Waves here very rarely fall below one metre, and often exceed four metres during the monsoon period of May to October.

There are many anglers who occupy strategic points on the pier, holding on to their line patiently waiting to hook a fish. Avoiding sophisticated angling gear, these people use their hands to hold the line instead of the angling rod. The anglers here are mostly labourers and daily-wage workers.

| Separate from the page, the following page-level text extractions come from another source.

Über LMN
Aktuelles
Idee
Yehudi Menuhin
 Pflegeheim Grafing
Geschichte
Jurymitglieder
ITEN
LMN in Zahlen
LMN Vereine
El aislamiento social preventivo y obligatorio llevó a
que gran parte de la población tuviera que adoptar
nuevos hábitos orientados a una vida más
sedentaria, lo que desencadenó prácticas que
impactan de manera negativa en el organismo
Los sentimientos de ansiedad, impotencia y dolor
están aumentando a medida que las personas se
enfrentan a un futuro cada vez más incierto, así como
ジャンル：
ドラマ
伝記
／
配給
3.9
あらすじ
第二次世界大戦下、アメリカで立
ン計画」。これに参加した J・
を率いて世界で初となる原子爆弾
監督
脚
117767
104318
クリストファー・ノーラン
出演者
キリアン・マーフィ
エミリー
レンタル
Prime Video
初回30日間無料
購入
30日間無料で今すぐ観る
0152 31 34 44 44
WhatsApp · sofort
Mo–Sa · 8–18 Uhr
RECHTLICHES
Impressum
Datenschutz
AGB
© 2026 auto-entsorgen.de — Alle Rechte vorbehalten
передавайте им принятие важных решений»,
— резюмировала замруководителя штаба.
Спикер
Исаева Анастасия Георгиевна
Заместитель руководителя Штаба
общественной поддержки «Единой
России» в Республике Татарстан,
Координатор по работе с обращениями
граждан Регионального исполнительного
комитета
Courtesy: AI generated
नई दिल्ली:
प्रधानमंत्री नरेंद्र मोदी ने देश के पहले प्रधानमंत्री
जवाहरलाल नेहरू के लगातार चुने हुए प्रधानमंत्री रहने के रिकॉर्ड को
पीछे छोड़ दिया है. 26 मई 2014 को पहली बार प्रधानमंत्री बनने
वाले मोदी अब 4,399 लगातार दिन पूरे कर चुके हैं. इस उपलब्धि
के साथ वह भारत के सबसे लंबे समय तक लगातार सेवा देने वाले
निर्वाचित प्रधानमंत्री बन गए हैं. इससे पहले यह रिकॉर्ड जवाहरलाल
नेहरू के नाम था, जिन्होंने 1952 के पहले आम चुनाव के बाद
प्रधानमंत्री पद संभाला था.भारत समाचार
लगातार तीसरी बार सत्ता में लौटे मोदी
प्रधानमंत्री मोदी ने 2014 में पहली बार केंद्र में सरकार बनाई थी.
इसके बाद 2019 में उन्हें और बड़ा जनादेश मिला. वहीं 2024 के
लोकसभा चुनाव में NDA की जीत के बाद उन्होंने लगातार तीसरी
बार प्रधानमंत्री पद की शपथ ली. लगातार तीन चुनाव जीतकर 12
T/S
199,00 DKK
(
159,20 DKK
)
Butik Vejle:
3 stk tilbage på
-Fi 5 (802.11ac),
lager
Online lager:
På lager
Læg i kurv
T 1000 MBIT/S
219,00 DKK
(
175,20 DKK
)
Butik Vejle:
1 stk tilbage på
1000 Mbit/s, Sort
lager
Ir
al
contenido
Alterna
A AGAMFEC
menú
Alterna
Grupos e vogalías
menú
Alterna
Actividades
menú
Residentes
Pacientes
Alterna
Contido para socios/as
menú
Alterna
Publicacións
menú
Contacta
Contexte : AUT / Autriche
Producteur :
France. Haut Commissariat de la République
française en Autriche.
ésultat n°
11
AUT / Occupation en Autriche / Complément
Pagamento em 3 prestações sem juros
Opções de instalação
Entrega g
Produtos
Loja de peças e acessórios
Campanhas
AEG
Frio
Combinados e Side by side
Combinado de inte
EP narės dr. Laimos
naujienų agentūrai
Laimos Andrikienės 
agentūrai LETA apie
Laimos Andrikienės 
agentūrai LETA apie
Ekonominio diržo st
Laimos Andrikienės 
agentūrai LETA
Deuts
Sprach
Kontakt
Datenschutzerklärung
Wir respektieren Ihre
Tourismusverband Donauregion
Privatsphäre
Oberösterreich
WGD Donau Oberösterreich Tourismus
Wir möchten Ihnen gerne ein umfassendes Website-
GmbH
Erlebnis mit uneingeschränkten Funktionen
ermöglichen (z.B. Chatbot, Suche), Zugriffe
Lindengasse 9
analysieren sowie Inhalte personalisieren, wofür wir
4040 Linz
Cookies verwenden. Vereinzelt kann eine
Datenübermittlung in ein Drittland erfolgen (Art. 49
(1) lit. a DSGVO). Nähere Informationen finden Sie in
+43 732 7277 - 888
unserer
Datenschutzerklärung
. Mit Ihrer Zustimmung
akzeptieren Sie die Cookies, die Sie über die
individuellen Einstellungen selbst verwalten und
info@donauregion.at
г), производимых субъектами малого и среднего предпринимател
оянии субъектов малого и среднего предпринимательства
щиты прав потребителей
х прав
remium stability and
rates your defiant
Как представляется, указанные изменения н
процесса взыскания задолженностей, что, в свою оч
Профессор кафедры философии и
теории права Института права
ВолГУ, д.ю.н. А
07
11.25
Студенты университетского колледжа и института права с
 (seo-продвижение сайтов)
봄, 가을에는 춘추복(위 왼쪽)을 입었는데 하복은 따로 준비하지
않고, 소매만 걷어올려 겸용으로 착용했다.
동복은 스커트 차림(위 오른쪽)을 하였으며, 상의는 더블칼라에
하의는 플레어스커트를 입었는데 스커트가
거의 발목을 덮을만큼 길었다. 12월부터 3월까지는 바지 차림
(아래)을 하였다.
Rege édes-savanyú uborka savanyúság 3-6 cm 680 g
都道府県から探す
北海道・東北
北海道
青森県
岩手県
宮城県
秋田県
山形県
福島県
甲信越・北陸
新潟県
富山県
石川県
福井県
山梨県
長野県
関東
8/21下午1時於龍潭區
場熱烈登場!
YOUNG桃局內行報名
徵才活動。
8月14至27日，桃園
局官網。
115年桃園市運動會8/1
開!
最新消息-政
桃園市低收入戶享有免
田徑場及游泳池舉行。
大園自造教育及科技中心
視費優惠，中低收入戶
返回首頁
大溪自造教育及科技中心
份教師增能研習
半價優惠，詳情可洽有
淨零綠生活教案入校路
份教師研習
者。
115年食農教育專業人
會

The hooks range from 18 to 24 on a single line. There are also hooks that do not need any bait on them. But these should be regularly pulled and loosened in the water in order to attract prey. As the water current is towards the shore, the anglers need something to take the line down to the waters. For this, they use iron weights attached to the line, which provides the thrust while the line is thrown into the sea.

Malavu, a fish that visits the coastline occasionally from inland waters, is another temptation for the anglers. Para, kanava and kozhiyala are among the other visitors that swim into the trap.

A few years ago, one of the weakened piles on the right head of the 60-years-old pier developed a crack leading to the collapse of a platform measuring about 20 sqft. And on 8 July, a portion of the sidewall gave in to the powerful waves lashing the structure and plunged into the sea.

Currently visitors are prohibited from going out on Valiathura pier. In 2007, the Harbour Engineering Department announced a project for its reconstruction.

==St. Antony’s Forane Church==
St. Antony’s Forane Church Valiathura was established in 1530 by Franciscan missionaries. Valiathura has more than seven centuries of Christian heritage. In the 13th century, Pope Innocent IV sent a few Franciscan and Dominican missionaries to Kollam, Mampally and Valiathura to proclaim the Gospel.

The geographical boundary of Valiathura Parish till the beginning of 20th century extended from Shangumugham to Beemapally in the south. Later, the parish was bifurcated for administrative convenience. Consequently, the parishes of St. Ann’s Church Valiathope; Assumption Church Cheriyathura; St. Xaviers Church Valiathura and finally Fatima Matha Church Kochuthope came into existence. The famous pilgrim center Madre de Deus Church Vettukad is part of Valiathura Forane.

==Pilgrim Centre==

Madre De Deus Church Vettukad, is the major pilgrim centre coming under Valiathura Forane.

==Location==
Valiathura is 5 km from the city centre. Privately owned and KSRTC buses ply from East Fort. Autorickshaws can also be hired.

A bypass of National Highway 66 passes 1 km to the east of Valiathura. The nearest railway station is Thiruvananthapuram Central, around 8 km away.

Shangumugham Beach and Beemapally Mosque are tourist attractions nearby.

==Economy==
Fishing was the main livelihood for the people of the seashore. But most people work abroad in countries like Sri Lanka, Burma, Malaysia, Maldives, Singapore, Iran and other Middle East countries. Many hundreds of Valiathura youth have joined the Indian Army, Air Force, Navy, ISRO, VSSC, Travancore Titanium Products Ltd. Indian Airport Authority, banks, schools and many Government and Private owned organizations. Many medical doctors, engineers, pilots, scientist, police officers, politicians and social workers are born and raised up in Valiathura.

== Educational Institutions==
Educational institutions in Valiathura are St. Antony's Higher Secondary School, St. Antony's Lower Primary School, Government Regional Fisheries High School, Government UP School and Government LP School. There are also more than eight private educational institutes serving students.

==People and Culture==
The people of Valiathura are mainly Christians from various denominations like Latin Catholics, Roman Catholics, Syrian Catholics, CSI and a few number of Pentecostals, Hindus and Muslims are minorities.

The People of Valiyathura trace back their history more than 500 years. Many Valiyathura people are from the background of Portuguese, Dutch, Spanish and English, and can be identified with their surnames such as Pereira, Voiz, Culas, Fernandez, Silva, Neto, Lopez, Francis, and so on.

Valiyathura was the most civilized Coastal Area from the time of Travancore Kingdom.